--- Excerpt to read Enclosed Below ---

Age Don’t Mean a Thing
By Brooke Summers
The span of ages runners of this year’s GORE-TEX TransRockies Run is a phenomenon all its own. The ages of the male runners cover a remarkable five decades. Competitive sports worldwide can rarely boast such a rare range of athletes. Just these past few weeks, Beijing Olympic reporters swooned over the few athletes that have reached their forties and kept doubting their likelihood of another Olympic appearance. While this year’s TransRockies Run is currently being led, predictably, by the younger runners, the older runners are not far behind and are perhaps making the most of these extraordinary six days in the Colorado Rockies. In fact, adventure racing is very familiar with aggressive, fit, and older competitors that seem to gain flight as they age.
There’s hardly a doubt that regular exercise keeps you feeling young and healthy. Just recently, Stamford University released a 20-year study that proved just that: regular running does indeed slow the effects of aging. It’s even true that older competitors find it easier to improve their running times than do the younger ones. Yet one has to wonder if 20 plus mile runs is really good for the body and soul. This year’s 80+ teams would point to their achievements at this race as proof positive.
The $20,000 cash purse awaiting the TransRockies top finishers is quite an incentive for the likes of Erik Skaggs, Andy Symonds, and other sponsored top finishers. While just completing the grueling six legs across the Continental Divide is a feat in itself, what keeps the likes of Team Knuckleheads and Team California Old Goats running day in and day out, hours behind the impressive times of the leaders? For Team Knuckleheads, this adventure race is a way to feed a “third life crisis.”
It’s a matter of fighting off the day-in-day-out and experiencing a rough and almost animalistic part of life. Doug Malewicki of Team California Old Goats has told me that running keeps his mind working. This is an invaluable benefit far beyond the $20,000 prize for Doug. Keeping his Stanford Ph.D, Apollo mission, Cessna test pilot, aero-genious brain feeling young has its perks. What’s even more amazing is that these older runners appear just as fit and strong as their younger counterparts. As I begin to feel my own cartilage deterioration and stiffness from years of sports abuse, I find inspiration and hope here in the Rockies. There just might be an active life beyond thirty after all.

--- End of Enclosed Excerpt to read ---

### Activity
In the article on runners' ages, what does Doug Malewicki say running does for him?

--- Provided records Enclosed Below ---

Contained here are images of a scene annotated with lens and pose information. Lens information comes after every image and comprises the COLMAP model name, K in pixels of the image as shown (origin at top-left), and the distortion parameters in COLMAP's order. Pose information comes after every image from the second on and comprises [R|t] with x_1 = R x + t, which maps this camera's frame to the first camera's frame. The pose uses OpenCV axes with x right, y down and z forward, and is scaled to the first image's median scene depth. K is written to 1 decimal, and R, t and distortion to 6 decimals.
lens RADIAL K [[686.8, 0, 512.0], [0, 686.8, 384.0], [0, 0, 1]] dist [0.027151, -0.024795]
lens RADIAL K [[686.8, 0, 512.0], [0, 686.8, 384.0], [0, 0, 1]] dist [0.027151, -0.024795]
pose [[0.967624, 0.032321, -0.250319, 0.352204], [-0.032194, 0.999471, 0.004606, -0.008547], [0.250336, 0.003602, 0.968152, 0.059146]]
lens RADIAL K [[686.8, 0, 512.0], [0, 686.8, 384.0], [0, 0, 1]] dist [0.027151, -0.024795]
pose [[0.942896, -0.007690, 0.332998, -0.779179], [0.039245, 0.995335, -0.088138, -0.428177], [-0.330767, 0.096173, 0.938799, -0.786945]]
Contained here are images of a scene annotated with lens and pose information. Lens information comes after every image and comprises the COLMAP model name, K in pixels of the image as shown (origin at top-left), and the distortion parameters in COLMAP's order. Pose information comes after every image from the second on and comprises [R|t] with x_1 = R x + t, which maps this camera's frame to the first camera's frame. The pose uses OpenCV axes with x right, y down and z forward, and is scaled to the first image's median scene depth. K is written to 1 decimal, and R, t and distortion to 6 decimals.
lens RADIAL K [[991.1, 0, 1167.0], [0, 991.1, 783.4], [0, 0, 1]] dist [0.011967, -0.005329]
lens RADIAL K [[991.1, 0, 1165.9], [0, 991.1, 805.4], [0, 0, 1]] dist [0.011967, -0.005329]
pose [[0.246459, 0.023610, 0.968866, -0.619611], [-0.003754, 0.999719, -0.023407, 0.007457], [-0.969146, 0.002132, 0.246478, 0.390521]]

--- End of Enclosed Provided records ---

### Written response
Running keeps his mind working.